- _Exercise_
Only one stretch of the listing below is wanted. Begin at the line that has "Apartamento Arriendo, El", stop after the line that has "Encuentra tu inmueble", and repeat every line in between exactly.
——————————
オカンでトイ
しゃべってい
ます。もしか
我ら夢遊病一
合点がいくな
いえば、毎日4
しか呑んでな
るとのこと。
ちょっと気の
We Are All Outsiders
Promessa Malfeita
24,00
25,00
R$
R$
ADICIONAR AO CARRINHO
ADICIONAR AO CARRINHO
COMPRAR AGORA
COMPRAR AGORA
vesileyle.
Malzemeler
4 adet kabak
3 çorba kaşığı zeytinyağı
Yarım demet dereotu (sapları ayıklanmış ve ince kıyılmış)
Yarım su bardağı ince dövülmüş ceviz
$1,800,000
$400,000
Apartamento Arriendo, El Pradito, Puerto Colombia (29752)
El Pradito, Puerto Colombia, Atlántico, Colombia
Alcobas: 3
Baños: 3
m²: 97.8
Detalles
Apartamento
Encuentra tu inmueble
——————————
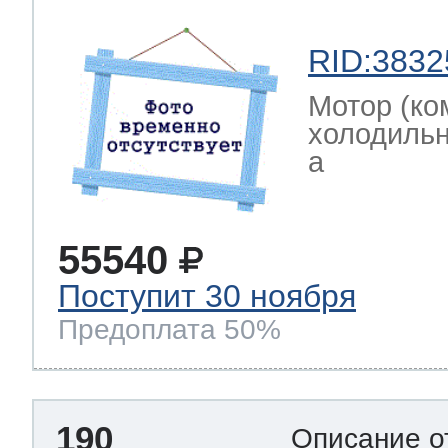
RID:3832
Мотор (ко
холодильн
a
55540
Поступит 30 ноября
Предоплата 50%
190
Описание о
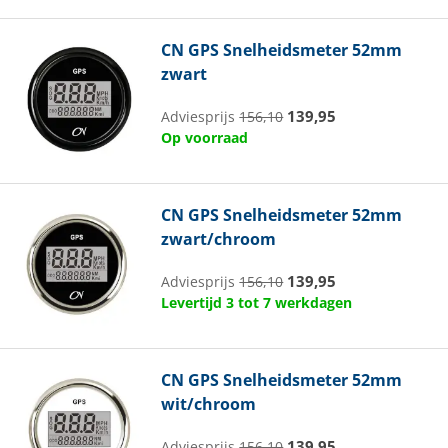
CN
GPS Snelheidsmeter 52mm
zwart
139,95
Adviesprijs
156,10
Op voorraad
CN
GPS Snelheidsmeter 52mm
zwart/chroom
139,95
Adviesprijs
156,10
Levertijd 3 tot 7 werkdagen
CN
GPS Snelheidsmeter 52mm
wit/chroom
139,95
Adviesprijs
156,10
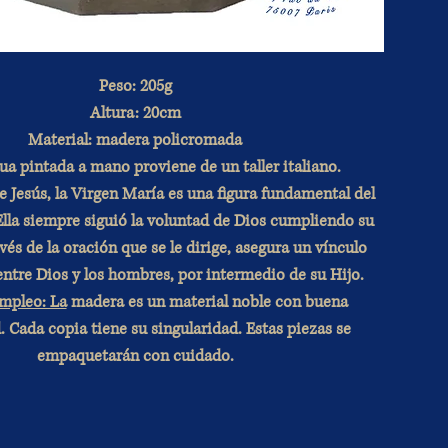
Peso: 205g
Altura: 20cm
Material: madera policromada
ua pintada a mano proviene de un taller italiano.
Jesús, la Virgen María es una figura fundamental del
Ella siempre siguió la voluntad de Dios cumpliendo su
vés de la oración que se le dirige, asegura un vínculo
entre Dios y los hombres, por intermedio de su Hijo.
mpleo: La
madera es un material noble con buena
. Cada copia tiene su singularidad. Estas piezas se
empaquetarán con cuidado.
——————————
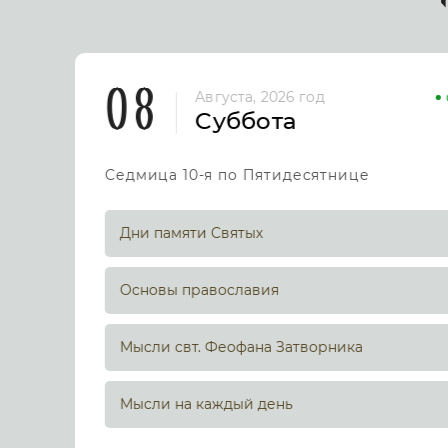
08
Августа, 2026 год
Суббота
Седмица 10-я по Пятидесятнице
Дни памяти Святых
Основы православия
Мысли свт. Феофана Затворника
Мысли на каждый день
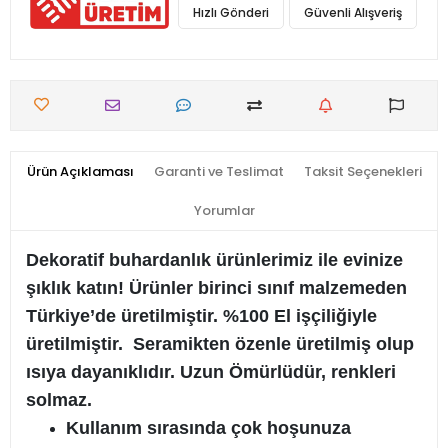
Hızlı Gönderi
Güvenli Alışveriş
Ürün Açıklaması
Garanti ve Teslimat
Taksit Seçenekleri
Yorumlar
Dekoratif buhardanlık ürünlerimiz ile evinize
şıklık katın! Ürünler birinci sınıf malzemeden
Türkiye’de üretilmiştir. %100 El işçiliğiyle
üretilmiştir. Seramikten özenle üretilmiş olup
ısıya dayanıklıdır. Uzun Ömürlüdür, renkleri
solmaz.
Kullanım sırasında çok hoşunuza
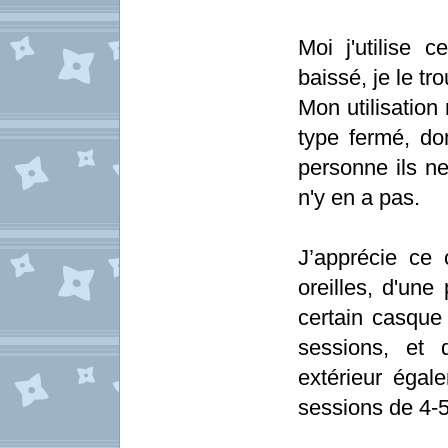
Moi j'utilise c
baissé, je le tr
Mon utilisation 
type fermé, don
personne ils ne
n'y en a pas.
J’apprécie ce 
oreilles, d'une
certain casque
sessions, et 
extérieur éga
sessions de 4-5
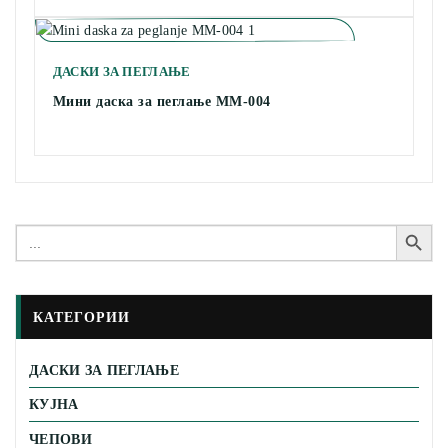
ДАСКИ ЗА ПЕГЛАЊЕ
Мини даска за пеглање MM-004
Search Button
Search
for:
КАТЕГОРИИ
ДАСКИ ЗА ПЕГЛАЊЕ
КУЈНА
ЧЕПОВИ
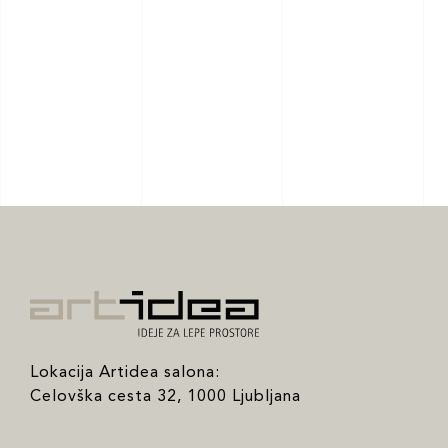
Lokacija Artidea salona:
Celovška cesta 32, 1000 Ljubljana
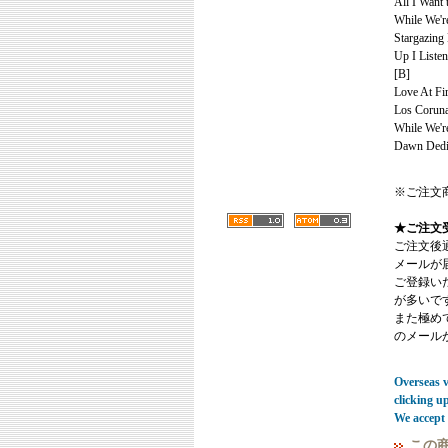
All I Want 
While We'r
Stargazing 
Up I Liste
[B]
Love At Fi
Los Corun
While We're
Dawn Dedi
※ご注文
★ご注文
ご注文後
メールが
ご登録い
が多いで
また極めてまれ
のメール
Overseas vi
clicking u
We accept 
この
——————————
- _Response to this task_
Apartamento Arriendo, El Pradito, Puerto Colombia (29752)
El Pradito, Puerto Colombia, Atlántico, Colombia
Alcobas: 3
Baños: 3
m²: 97.8
Detalles
Apartamento
Encuentra tu inmueble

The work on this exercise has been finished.